» **PROVIDED TEXT**
I will be doing book signing from 10-10:30 Friday at the conference bookstore. I mean, I am willing to sign a book at ay time, but I will actually be sitting down, not distracted, and have a pen in my hands that specific half hour.

Come say hi!

Cheesemonger, Rent Control, and Rainbow

First off, I want to thank Bonnie at Bon Bouche for the awesome review. I am grateful for all the reviews of my book but when it’s reviewed as a work of memoir and food literature by someone in publishing, it’s always special.

I also got interviewed by the local website Haighteration. This was a victory because I managed to get Schnitzel and my cheese bookcase in the picture. Heh.

Finally, Rainbow had a small feature in the Chron. (Check out the video. I’m in it for about 1 second)

Co-op Conference Keynote (Yes, people were clothed)

When I started working on my book in earnest, I had to focus. I resigned my position on the BOD of NoBAWC, encouraged other folks to run for the planning board of the regional and national co-op conferences, and helped recruit other folks to travel for out of town co-op events. Basically, I stopped doing pretty much all outside-the-store work to help the worker co-op movement.

So, to reward me for this, after my book came out they asked me to do a keynote address at the Western Worker Co-op Conference this year.

Now, to be clear, this keynote address is unpaid and, as opposed to regular book events which usually cost me half a day’s pay minus royalties on any books sold, (to be paid approximately nine months later) this event is in rural Oregon and cost me three days pay minus books sold. Of course I said yes. Heck, I figured I owed everyone.

Because of scheduling issues, the conference had a keynote on Monday night and on Tuesday morning. Rosalinda Guillen of Community to Community Development started things off on Monday night with a powerful talk about the realities of the lives of farmworkers, their extremely early death rates, and the possibilities of making connections between urban co-ops and the people who do the hardest work in the process of creating food. She has been helping to organize farmworker co-ops in Washington State.

It was then that I realized what my role in the conference was. It was my job to lower the bar. I started my keynote with something like, “We heard a powerful talk by Rosalinda Guillen last night. She talked of a lifetime of organizing to keep farmers from dying early deaths and showed pictures of children working in the fields. But hey, I wrote a book about cheese. Look at me!” People could move on to their workshops a little less intimidated after I was done.

» **SET TASKS**
[1] Please quote the cheesemonger's blog post word for word, starting with "Co-op Conference Keynote" and going on through "worker co-op movement.".
[2] Extend the blog post about the cheese book and the co-op conference keynote, picking up after its final sentence.

» **DATA LINES**
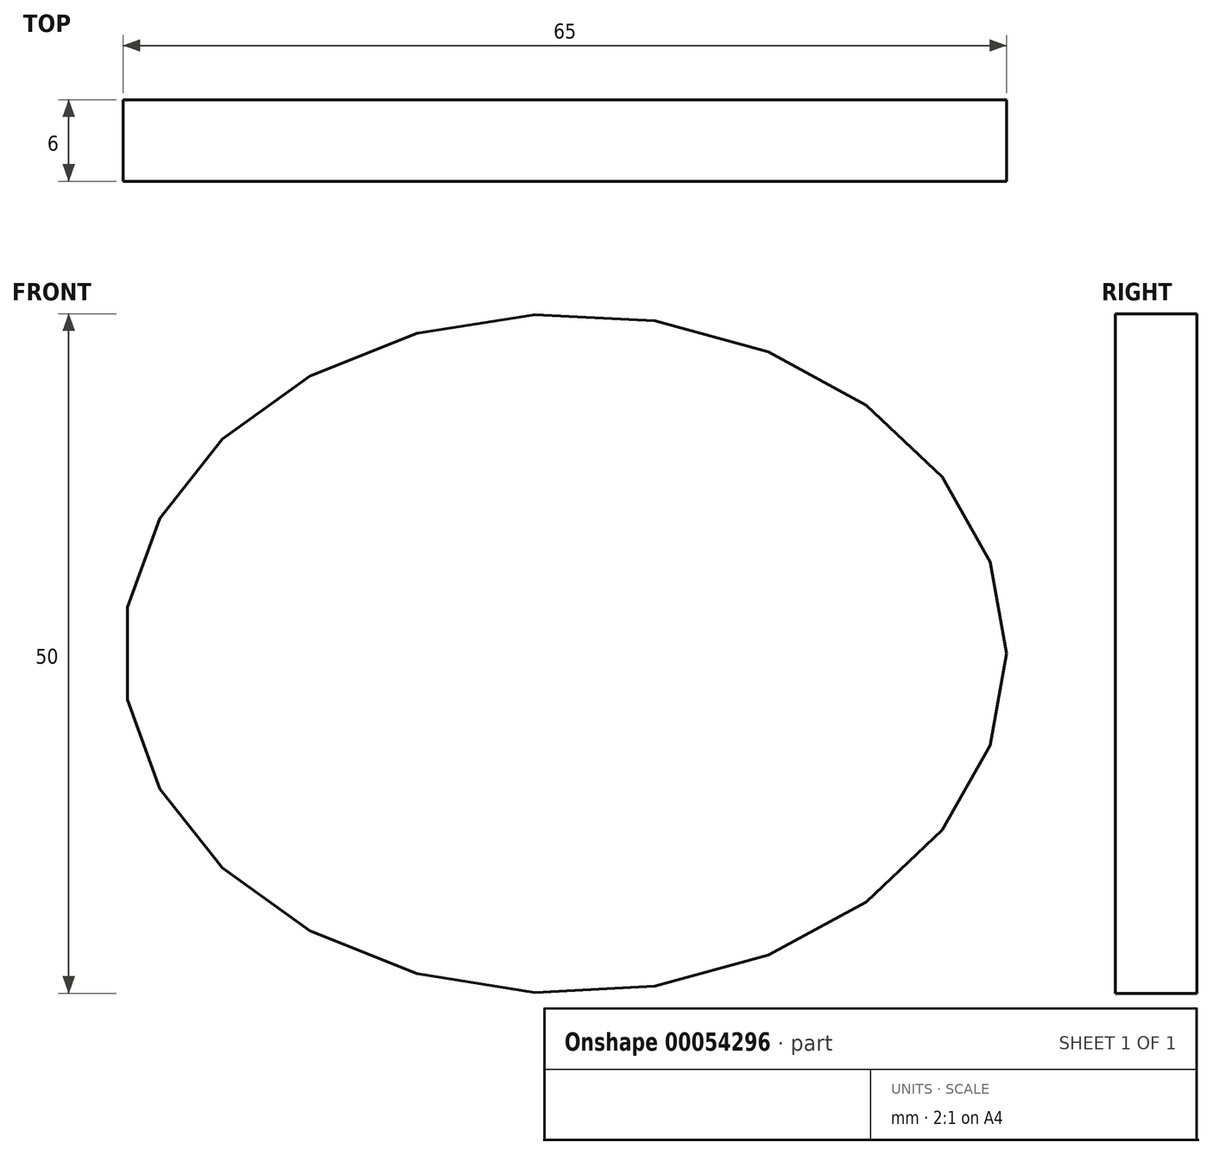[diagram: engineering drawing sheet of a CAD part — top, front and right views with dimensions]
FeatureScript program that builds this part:
annotation { "Feature Type Name" : "Feature", "Feature Type Description" : "" }
export const myFeature = defineFeature(function(context is Context, id is Id, definition is map)
    precondition{}
    {
        {
            var Q0;
            Q0=qCreatedBy(makeId("Front.planeOp"),FACE);
            var sketch = newSketch(context, id + "F0", { "sketchPlane" : qUnion([Q0])});
            skEllipse(sketch, "E0", {"center": v(0, 0) * mm, "majorRadius": 32.5 * mm, "minorRadius": 25 * mm, "majorAxis": v(1, 0)});
            skFitSpline(sketch, "E1.0", {"points": [v(35.47, -1.43) * mm, v(35.52, 0) * mm, v(35.47, 1.43) * mm, v(35.29, 3.33) * mm, v(34.83, 5.67) * mm, v(33.94, 8.4) * mm, v(32.72, 11) * mm, v(31.19, 13.5) * mm, v(29.35, 15.86) * mm, v(27.6, 17.7) * mm, v(26.05, 19.07) * mm, v(24.82, 20.06) * mm, v(23.54, 21) * mm, v(21.76, 22.18) * mm, v(19.43, 23.5) * mm, v(16.47, 24.87) * mm, v(13.37, 26) * mm, v(10.15, 26.88) * mm, v(6.84, 27.52) * mm, v(4.01, 27.85) * mm, v(1.73, 27.98) * mm, v(0, 28.01) * mm, v(-1.73, 27.98) * mm, v(-4.01, 27.85) * mm, v(-6.84, 27.52) * mm, v(-10.15, 26.88) * mm, v(-13.37, 26) * mm, v(-16.47, 24.87) * mm, v(-19.43, 23.5) * mm, v(-21.76, 22.18) * mm, v(-23.54, 21) * mm, v(-24.82, 20.06) * mm, v(-26.05, 19.07) * mm, v(-27.6, 17.7) * mm, v(-29.35, 15.86) * mm, v(-31.19, 13.5) * mm, v(-32.72, 11) * mm, v(-33.94, 8.4) * mm, v(-34.83, 5.67) * mm, v(-35.29, 3.33) * mm, v(-35.47, 1.43) * mm, v(-35.52, 0) * mm, v(-35.47, -1.43) * mm, v(-35.29, -3.33) * mm, v(-34.83, -5.67) * mm, v(-33.94, -8.4) * mm, v(-32.72, -11) * mm, v(-31.19, -13.5) * mm, v(-29.35, -15.86) * mm, v(-27.6, -17.7) * mm, v(-26.05, -19.07) * mm, v(-24.82, -20.06) * mm, v(-23.54, -21) * mm, v(-21.76, -22.18) * mm, v(-19.43, -23.5) * mm, v(-16.47, -24.87) * mm, v(-13.37, -26) * mm, v(-10.15, -26.88) * mm, v(-6.84, -27.52) * mm, v(-4.01, -27.85) * mm, v(-1.73, -27.98) * mm, v(0, -28.01) * mm, v(1.73, -27.98) * mm, v(4.01, -27.85) * mm, v(6.84, -27.52) * mm, v(10.15, -26.88) * mm, v(13.37, -26) * mm, v(16.47, -24.87) * mm, v(19.43, -23.5) * mm, v(21.76, -22.18) * mm, v(23.54, -21) * mm, v(24.82, -20.06) * mm, v(26.05, -19.07) * mm, v(27.6, -17.7) * mm, v(29.35, -15.86) * mm, v(31.19, -13.5) * mm, v(32.72, -11) * mm, v(33.94, -8.4) * mm, v(34.83, -5.67) * mm, v(35.29, -3.33) * mm, v(35.47, -1.43) * mm, v(35.52, 0) * mm, v(35.47, 1.43) * mm, v(35.47, -1.43) * mm]});
            skSolve(sketch);
        }
        {
            var Q0;
            Q0 = qSketchRegion(id + "F0", true);
            extrude(context, id + "F1", {"entities" : qUnion([Q0]), "depth" : 6 * mm});
        }
    });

» **TASK-BY-TASK RESULTS**
[1]
Co-op Conference Keynote (Yes, people were clothed)

When I started working on my book in earnest, I had to focus. I resigned my position on the BOD of NoBAWC, encouraged other folks to run for the planning board of the regional and national co-op conferences, and helped recruit other folks to travel for out of town co-op events. Basically, I stopped doing pretty much all outside-the-store work to help the worker co-op movement.

[2]
Because this wasn’t a cheese conference or a bookstore crowd, I realized a few days before the conference that I needed to write a whole new talk for this event. I focused on co-opy things: that in the editing process, the most red-lined thing in my original manuscript was changing all the “we”s to “I”s; the irony of being on the cover of my book after working for 15 years to collectively build our cheese department to be one of the best in the country; the way the my co-op help me build the knowledge that I needed to have to write this book as well as being encouraging to me fulfilling an outside-of-work goal. Indeed, I do think that co-ops, being democratic entities, are uniquely placed to support both people’s workplace development, and their goals outside of the workplace. It’s one of the reasons I’ve worked at one for 17 and a half years.

Hey, look. An artist and co-oper named Eris Weaver did this awesome graphic recording of my talk:

co-op keynote

I didn’t talk about cheese very much at all (though three other co-op cheese buyers and one ex-member of the Red Star Cheese Collective were in attendance) but people seemed happy. After my keynote I went down to the river and collapsed in exhaustion, only moving in the next couple of hours to turn pages in my book and swat away horseflies. That was pretty awesome.

Cheese on the Street

My San Francisco book release party was over a year ago, but remnants of the evening remain.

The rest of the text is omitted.